Samory Kpotufe (Columbia) - Some Recent Insights on Transfer Learning
Some Recent Insights on Transfer Learning
A common situation in Machine Learning is one where training data is not fully representative of a target population due to bias in the sampling mechanism or high costs in sampling the target population; in such situations, we aim to ’transfer’ relevant information from the training data (a.k.a. source data) to the target application. How much information is in the source data? How much target data should we collect if any? These are all practical questions that depend crucially on ‘how far’ the source domain is from the target. However, how to properly measure ‘distance’ between source and target domains remains largely unclear.
In this talk we will argue that much of the traditional notions of ‘distance’ (e.g. KL-divergence, extensions of TV such as D_A discrepancy, density-ratios, Wasserstein distance) can yield an over-pessimistic picture of transferability. Instead, we show that some new notions of ‘relative dimension’ between source and target (which we simply term ‘transfer-exponents’) capture a continuum from easy to hard transfer. Transfer-exponents uncover a rich set of situations where transfer is possible even at fast rates, helps answer questions such as the benefit of unlabeled or labeled target data, yields a sense of optimal vs suboptimal transfer heuristics, and have interesting implications for related problems such as multi-task learning.
Finally, transfer-exponents provide guidance as to *how* to efficiently sample target data so as to guarantee improvement over source data alone.

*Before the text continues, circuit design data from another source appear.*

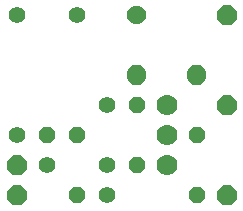
<source format=gtl>
G75*
%MOIN*%
%OFA0B0*%
%FSLAX25Y25*%
%IPPOS*%
%LPD*%
%AMOC8*
5,1,8,0,0,1.08239X$1,22.5*
%
%ADD10OC8,0.05200*%
%ADD11C,0.05543*%
%ADD12C,0.07000*%
%ADD13C,0.01299*%
%ADD14C,0.01299*%
%ADD15C,0.01187*%
%ADD16OC8,0.06600*%
D10*
X0031050Y0011050D03*
X0051050Y0021050D03*
X0071050Y0011050D03*
X0071050Y0031050D03*
X0051050Y0041050D03*
X0031050Y0031050D03*
X0021050Y0031050D03*
D11*
X0011050Y0031050D03*
X0021050Y0021050D03*
X0041050Y0021050D03*
X0041050Y0011050D03*
X0041050Y0041050D03*
X0031050Y0071050D03*
X0011050Y0071050D03*
D12*
X0061050Y0041050D03*
X0061050Y0031050D03*
X0061050Y0021050D03*
D13*
X0050624Y0052997D02*
X0049974Y0053647D01*
X0052126Y0053647D01*
X0053647Y0052126D01*
X0053647Y0049974D01*
X0052126Y0048453D01*
X0049974Y0048453D01*
X0048453Y0049974D01*
X0048453Y0052126D01*
X0049974Y0053647D01*
X0050377Y0052673D01*
X0051723Y0052673D01*
X0052673Y0051723D01*
X0052673Y0050377D01*
X0051723Y0049427D01*
X0050377Y0049427D01*
X0049427Y0050377D01*
X0049427Y0051723D01*
X0050377Y0052673D01*
X0050782Y0051699D01*
X0051318Y0051699D01*
X0051699Y0051318D01*
X0051699Y0050782D01*
X0051318Y0050401D01*
X0050782Y0050401D01*
X0050401Y0050782D01*
X0050401Y0051318D01*
X0050782Y0051699D01*
D14*
X0070624Y0052997D02*
X0069974Y0053647D01*
X0072126Y0053647D01*
X0073647Y0052126D01*
X0073647Y0049974D01*
X0072126Y0048453D01*
X0069974Y0048453D01*
X0068453Y0049974D01*
X0068453Y0052126D01*
X0069974Y0053647D01*
X0070377Y0052673D01*
X0071723Y0052673D01*
X0072673Y0051723D01*
X0072673Y0050377D01*
X0071723Y0049427D01*
X0070377Y0049427D01*
X0069427Y0050377D01*
X0069427Y0051723D01*
X0070377Y0052673D01*
X0070782Y0051699D01*
X0071318Y0051699D01*
X0071699Y0051318D01*
X0071699Y0050782D01*
X0071318Y0050401D01*
X0070782Y0050401D01*
X0070401Y0050782D01*
X0070401Y0051318D01*
X0070782Y0051699D01*
D15*
X0050660Y0072830D02*
X0050066Y0073424D01*
X0052034Y0073424D01*
X0053424Y0072034D01*
X0053424Y0070066D01*
X0052034Y0068676D01*
X0050066Y0068676D01*
X0048676Y0070066D01*
X0048676Y0072034D01*
X0050066Y0073424D01*
X0050435Y0072533D01*
X0051665Y0072533D01*
X0052533Y0071665D01*
X0052533Y0070435D01*
X0051665Y0069567D01*
X0050435Y0069567D01*
X0049567Y0070435D01*
X0049567Y0071665D01*
X0050435Y0072533D01*
X0050804Y0071642D01*
X0051296Y0071642D01*
X0051642Y0071296D01*
X0051642Y0070804D01*
X0051296Y0070458D01*
X0050804Y0070458D01*
X0050458Y0070804D01*
X0050458Y0071296D01*
X0050804Y0071642D01*
D16*
X0011050Y0011050D03*
X0011050Y0021050D03*
X0081050Y0011050D03*
X0081050Y0041050D03*
X0081050Y0071050D03*
M02*

</source>
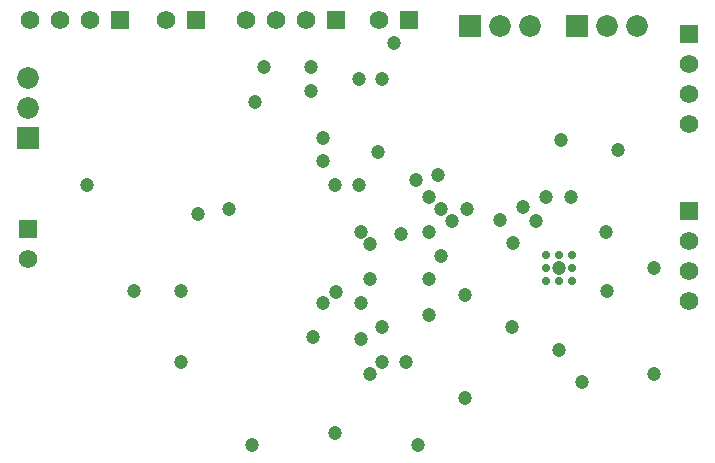
<source format=gbs>
G04*
G04 #@! TF.GenerationSoftware,Altium Limited,Altium Designer,23.5.1 (21)*
G04*
G04 Layer_Color=16711935*
%FSLAX44Y44*%
%MOMM*%
G71*
G04*
G04 #@! TF.SameCoordinates,638B95CD-29A4-4EC3-B0C2-DC090694CFED*
G04*
G04*
G04 #@! TF.FilePolarity,Negative*
G04*
G01*
G75*
%ADD48R,1.8400X1.8400*%
%ADD49C,1.8400*%
%ADD50R,1.5700X1.5700*%
%ADD51C,1.5700*%
%ADD52R,1.8400X1.8400*%
%ADD53R,1.5700X1.5700*%
%ADD54C,1.2032*%
%ADD55C,0.7032*%
D48*
X20000Y280000D02*
D03*
D49*
Y305400D02*
D03*
Y330800D02*
D03*
X510000Y374300D02*
D03*
X535400D02*
D03*
X420000D02*
D03*
X445400D02*
D03*
D50*
X580000Y368100D02*
D03*
X20000Y202700D02*
D03*
X580000Y218100D02*
D03*
D51*
X580000Y342700D02*
D03*
Y317300D02*
D03*
Y291900D02*
D03*
X317300Y380000D02*
D03*
X255400D02*
D03*
X230000D02*
D03*
X204600D02*
D03*
X137300D02*
D03*
X72700D02*
D03*
X47300D02*
D03*
X21900D02*
D03*
X20000Y177300D02*
D03*
X580000Y141900D02*
D03*
Y167300D02*
D03*
Y192700D02*
D03*
D52*
X484600Y374300D02*
D03*
X394600D02*
D03*
D53*
X342700Y380000D02*
D03*
X280800D02*
D03*
X162700D02*
D03*
X98100D02*
D03*
D54*
X110000Y150000D02*
D03*
X390000Y60000D02*
D03*
X450157Y209843D02*
D03*
X438843Y221157D02*
D03*
X430813Y190500D02*
D03*
X420000Y210000D02*
D03*
X302000Y200000D02*
D03*
X336000Y198433D02*
D03*
X360000Y200000D02*
D03*
X459000Y230000D02*
D03*
X471594Y278407D02*
D03*
X310000Y160000D02*
D03*
X280657Y149343D02*
D03*
X270000Y140000D02*
D03*
X302000D02*
D03*
Y110000D02*
D03*
X320000Y90000D02*
D03*
X340000D02*
D03*
X390000Y146500D02*
D03*
X261282Y111282D02*
D03*
X310000Y80000D02*
D03*
X350000Y20000D02*
D03*
X509780Y200220D02*
D03*
X510000Y150000D02*
D03*
X470000Y100000D02*
D03*
X260000Y340000D02*
D03*
X220000D02*
D03*
X212600Y310000D02*
D03*
X164414Y215200D02*
D03*
X316585Y268000D02*
D03*
X300000Y330000D02*
D03*
X330000Y360000D02*
D03*
X348410Y244011D02*
D03*
X366867Y248181D02*
D03*
X391989Y219575D02*
D03*
X360000Y230000D02*
D03*
X369468Y219468D02*
D03*
X379468Y209468D02*
D03*
X150000Y150000D02*
D03*
X310000Y190000D02*
D03*
X360000Y160000D02*
D03*
X430000Y120000D02*
D03*
X210000Y20000D02*
D03*
X360000Y130000D02*
D03*
X370000Y180000D02*
D03*
X470000Y170000D02*
D03*
X480000Y230000D02*
D03*
X489000Y73250D02*
D03*
X550000Y80000D02*
D03*
X520000Y270000D02*
D03*
X550000Y170000D02*
D03*
X280000Y30000D02*
D03*
X260000Y320000D02*
D03*
X319743Y329743D02*
D03*
X190000Y220000D02*
D03*
X270000Y260000D02*
D03*
X320000Y120000D02*
D03*
X150000Y90000D02*
D03*
X70000Y240000D02*
D03*
X270000Y280000D02*
D03*
X300000Y240000D02*
D03*
X280000D02*
D03*
D55*
X459000Y159000D02*
D03*
Y170000D02*
D03*
Y181000D02*
D03*
X470000Y159000D02*
D03*
Y170000D02*
D03*
Y181000D02*
D03*
X481000Y159000D02*
D03*
Y170000D02*
D03*
Y181000D02*
D03*
M02*

</source>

We illustrate these new insights through various simulations on controlled data, and on the popular CIFAR-10 image dataset.
The talk is based on work with Guillaume Martinet, and ongoing work with Steve Hanneke.
Host: Eric Jonas
Samory Kpotufe
I graduated (Sept 2010) in Computer Science at the University of California, San Diego, advised by Sanjoy Dasgupta. I then was a researcher at the Max Planck Institute for Intelligent Systems. At the MPI I worked in the department of Bernhard Schoelkopf, in the learning theory group of Ulrike von Luxburg. Following this, I spent a couple years as an Assistant Research Professor at the Toyota Technological Institute at Chicago. I then spent 4 years at ORFE, Princeton University as an Assistant Professor.